C’était un spectacle qui en valait la peine. Car même les Judas brodés d’or, qui l’avaient vendu aux Anglais, les maréchaux et les princes l’avaient aimé un jour ou l’autre. Mais cet homme-là n’avait jamais aimé l’Empereur, le général Féraud l’affirmait péremptoirement.

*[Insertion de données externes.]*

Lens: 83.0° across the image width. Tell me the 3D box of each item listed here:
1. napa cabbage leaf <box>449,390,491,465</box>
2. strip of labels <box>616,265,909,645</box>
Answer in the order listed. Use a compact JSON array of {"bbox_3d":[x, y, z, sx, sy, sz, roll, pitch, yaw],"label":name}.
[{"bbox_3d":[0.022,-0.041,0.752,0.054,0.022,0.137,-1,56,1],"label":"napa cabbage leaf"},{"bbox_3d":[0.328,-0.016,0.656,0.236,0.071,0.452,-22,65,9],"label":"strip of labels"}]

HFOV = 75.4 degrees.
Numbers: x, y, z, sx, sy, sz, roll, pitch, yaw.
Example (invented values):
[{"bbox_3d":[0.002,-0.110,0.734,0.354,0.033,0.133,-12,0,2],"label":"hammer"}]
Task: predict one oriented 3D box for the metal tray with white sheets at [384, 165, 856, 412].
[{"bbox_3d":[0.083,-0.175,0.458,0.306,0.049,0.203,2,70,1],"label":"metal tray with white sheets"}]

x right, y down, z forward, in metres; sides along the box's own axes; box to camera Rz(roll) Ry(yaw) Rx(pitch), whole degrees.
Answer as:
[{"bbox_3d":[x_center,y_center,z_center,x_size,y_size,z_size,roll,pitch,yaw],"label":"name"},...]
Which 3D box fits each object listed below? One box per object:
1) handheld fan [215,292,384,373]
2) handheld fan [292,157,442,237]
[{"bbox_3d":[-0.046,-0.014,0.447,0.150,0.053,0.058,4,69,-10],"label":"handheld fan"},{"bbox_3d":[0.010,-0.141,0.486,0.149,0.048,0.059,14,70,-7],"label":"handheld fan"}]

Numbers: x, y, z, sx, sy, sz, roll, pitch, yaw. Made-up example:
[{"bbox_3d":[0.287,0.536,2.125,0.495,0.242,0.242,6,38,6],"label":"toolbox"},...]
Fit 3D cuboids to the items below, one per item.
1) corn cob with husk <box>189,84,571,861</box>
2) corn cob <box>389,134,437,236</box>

Le général d’Hubert ressentit un coup dans la poitrine. Pendant une imperceptible fraction de seconde, il lui sembla que le mouvement de la terre était devenu perceptible, sous forme d’un frémissement subtil et terrible dans l’immobilité éternelle des espaces. Mais le bruit de sang se tut presque aussitôt dans ses oreilles. Il murmura involontairement :

— Féraud... ; j’avais oublié son existence.

— Il existe pourtant, bien qu’assez mal en point, à vrai dire, dans l’infâme auberge de ce nid de sauvages, fit sèchement le cuirassier borgne. Nous sommes arrivés tout à l’heure dans votre pays sur des chevaux de poste. Il attend notre retour avec impatience. Nous sommes pressés, vous savez. Le général a contrevenu aux ordres ministériels pour vous demander la satisfaction à laquelle lui donnent droit les lois de l’honneur, et naturellement il a envie de finir la chose avant que la gendarmerie ne soit à ses trousses.